# GIVEN REQUEST
Count the lines in the data below that contain the string "geoboundaries", treating uppercase and lowercase letters as different. Reply with the number alone.

# WORKING DATA
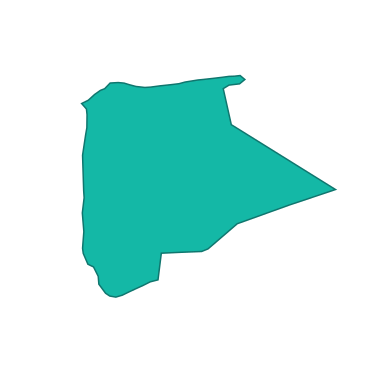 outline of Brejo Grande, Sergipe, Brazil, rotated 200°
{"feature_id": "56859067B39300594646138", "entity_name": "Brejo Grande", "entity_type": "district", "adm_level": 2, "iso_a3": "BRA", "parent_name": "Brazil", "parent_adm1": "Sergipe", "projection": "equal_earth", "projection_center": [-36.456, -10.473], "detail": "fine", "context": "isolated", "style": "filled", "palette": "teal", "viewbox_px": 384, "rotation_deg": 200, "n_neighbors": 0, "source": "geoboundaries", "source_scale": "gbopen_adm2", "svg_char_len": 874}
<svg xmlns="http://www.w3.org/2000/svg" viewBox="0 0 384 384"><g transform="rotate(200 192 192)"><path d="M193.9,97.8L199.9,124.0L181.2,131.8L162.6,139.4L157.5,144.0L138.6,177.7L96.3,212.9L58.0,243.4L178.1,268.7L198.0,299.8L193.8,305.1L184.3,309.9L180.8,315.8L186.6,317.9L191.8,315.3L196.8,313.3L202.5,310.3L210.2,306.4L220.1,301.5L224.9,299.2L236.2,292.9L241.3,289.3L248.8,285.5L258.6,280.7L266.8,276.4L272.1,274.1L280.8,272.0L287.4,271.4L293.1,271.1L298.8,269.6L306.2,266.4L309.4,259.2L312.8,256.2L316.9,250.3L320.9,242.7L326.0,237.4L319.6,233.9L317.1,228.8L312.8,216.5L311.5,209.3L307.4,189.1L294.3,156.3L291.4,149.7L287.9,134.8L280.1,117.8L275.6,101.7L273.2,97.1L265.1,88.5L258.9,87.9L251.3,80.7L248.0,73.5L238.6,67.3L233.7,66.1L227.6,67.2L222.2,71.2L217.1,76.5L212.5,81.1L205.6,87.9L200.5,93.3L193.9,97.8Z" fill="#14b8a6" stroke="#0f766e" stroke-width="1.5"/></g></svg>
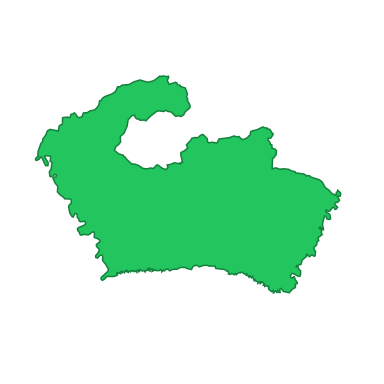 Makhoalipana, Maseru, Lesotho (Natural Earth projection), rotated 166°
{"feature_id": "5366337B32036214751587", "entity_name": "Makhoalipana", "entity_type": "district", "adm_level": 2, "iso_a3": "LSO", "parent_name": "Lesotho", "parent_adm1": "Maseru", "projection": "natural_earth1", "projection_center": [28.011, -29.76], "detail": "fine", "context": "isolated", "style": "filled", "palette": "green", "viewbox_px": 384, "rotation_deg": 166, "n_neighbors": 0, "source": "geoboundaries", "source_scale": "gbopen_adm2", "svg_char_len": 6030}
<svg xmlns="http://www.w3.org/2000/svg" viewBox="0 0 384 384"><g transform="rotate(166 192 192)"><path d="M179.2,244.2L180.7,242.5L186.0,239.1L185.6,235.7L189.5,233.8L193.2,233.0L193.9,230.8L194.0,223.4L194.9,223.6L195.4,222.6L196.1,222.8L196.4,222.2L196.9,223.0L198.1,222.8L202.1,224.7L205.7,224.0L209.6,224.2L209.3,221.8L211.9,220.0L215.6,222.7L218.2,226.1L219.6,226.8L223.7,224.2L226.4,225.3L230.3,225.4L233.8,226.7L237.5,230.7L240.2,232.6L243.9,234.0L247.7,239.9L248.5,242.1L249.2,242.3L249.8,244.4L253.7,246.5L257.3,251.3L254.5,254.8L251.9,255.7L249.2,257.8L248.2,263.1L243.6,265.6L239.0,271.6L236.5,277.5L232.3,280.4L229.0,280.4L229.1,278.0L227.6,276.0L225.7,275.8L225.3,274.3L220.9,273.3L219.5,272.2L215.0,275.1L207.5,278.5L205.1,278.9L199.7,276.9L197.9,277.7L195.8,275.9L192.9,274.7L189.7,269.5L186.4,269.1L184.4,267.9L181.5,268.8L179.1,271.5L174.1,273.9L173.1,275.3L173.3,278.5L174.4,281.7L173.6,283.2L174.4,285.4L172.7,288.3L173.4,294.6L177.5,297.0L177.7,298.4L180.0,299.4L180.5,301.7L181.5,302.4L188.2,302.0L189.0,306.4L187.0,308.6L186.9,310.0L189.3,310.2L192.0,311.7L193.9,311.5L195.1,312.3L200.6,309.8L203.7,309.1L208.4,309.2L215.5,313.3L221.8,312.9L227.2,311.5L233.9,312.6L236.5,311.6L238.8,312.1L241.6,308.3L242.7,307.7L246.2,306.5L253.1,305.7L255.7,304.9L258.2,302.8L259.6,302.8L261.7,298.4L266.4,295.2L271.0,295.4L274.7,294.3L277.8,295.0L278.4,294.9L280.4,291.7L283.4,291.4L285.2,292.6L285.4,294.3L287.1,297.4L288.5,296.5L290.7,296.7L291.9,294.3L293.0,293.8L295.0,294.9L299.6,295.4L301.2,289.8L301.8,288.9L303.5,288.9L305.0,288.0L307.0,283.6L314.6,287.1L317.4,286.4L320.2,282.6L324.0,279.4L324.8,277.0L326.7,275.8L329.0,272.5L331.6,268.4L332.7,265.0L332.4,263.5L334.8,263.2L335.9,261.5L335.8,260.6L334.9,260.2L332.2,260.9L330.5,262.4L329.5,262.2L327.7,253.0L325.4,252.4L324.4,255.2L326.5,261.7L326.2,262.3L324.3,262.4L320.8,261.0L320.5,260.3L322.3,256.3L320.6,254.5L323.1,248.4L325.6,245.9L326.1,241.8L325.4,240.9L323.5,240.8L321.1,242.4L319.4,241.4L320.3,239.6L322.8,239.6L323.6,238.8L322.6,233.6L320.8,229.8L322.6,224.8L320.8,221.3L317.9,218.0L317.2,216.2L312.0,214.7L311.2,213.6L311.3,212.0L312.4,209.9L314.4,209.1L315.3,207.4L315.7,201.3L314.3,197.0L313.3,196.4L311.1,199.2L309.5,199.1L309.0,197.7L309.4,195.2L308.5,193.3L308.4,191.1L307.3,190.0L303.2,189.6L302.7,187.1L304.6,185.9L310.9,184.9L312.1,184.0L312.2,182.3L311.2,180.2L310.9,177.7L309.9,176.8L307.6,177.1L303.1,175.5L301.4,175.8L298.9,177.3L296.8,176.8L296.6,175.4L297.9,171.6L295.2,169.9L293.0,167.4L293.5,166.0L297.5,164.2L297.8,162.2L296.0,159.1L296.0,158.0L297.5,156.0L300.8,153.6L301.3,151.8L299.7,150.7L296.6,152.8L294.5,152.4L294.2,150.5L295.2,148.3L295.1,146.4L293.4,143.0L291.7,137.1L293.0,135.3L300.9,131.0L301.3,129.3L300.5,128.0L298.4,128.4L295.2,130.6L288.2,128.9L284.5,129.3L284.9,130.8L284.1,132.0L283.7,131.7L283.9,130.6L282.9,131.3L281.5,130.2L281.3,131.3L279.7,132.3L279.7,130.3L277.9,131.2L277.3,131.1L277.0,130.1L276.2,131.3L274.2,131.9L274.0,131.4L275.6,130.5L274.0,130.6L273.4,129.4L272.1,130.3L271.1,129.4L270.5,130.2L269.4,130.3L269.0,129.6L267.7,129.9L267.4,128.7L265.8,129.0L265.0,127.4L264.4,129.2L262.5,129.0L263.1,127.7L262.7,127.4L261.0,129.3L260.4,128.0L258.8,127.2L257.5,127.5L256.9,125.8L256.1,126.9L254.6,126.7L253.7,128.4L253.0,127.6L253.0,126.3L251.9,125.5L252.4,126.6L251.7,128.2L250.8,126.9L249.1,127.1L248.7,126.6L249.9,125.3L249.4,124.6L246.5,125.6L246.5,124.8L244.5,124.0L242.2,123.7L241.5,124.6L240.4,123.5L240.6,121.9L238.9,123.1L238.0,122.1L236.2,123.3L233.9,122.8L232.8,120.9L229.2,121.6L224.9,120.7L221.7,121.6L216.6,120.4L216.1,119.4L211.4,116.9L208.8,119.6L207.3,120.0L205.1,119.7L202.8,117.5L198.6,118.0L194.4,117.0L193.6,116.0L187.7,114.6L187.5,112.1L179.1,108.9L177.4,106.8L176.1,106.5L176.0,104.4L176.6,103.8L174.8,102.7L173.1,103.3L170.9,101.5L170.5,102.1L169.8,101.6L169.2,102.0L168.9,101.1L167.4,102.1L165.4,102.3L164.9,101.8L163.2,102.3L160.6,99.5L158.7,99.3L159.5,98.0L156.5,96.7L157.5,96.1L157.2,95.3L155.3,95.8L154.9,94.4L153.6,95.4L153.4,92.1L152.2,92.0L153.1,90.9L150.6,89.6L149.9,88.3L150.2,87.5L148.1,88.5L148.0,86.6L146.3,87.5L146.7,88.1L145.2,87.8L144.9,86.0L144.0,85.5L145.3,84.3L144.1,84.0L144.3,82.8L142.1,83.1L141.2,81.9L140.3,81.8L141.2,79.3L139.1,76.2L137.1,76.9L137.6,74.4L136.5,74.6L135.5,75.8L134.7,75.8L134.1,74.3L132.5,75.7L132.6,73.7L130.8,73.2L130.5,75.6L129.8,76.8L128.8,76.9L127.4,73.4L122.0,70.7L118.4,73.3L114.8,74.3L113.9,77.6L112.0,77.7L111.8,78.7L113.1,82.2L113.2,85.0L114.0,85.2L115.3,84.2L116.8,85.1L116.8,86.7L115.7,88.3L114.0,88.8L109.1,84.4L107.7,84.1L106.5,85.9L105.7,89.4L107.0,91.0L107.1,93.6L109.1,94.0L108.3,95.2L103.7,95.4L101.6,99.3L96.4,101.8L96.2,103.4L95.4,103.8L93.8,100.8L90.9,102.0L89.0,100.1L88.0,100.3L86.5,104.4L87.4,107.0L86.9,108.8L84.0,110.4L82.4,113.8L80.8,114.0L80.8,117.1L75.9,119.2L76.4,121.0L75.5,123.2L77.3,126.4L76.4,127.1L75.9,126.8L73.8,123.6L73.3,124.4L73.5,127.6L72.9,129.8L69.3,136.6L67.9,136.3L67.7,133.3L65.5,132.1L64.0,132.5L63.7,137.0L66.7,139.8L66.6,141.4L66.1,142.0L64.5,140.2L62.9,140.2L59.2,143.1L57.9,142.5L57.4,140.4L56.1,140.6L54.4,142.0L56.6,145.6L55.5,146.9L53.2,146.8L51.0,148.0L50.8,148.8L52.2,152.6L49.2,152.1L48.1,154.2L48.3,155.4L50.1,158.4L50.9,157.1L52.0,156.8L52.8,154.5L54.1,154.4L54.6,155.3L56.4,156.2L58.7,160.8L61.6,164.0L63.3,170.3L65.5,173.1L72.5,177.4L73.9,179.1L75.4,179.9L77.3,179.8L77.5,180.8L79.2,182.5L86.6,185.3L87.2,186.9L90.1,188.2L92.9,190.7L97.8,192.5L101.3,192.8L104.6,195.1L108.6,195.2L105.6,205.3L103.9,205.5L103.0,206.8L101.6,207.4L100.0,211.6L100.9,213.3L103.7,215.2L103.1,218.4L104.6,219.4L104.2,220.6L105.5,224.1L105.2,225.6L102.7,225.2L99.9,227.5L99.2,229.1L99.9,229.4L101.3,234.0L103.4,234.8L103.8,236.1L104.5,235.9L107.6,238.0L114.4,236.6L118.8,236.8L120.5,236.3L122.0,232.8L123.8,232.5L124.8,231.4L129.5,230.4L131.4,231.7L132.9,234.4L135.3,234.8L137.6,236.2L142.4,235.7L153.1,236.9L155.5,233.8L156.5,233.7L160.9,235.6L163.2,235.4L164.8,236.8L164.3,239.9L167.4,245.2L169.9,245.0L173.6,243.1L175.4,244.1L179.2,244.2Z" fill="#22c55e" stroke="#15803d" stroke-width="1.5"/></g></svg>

# SOLUTION FOR THIS EXERCISE
2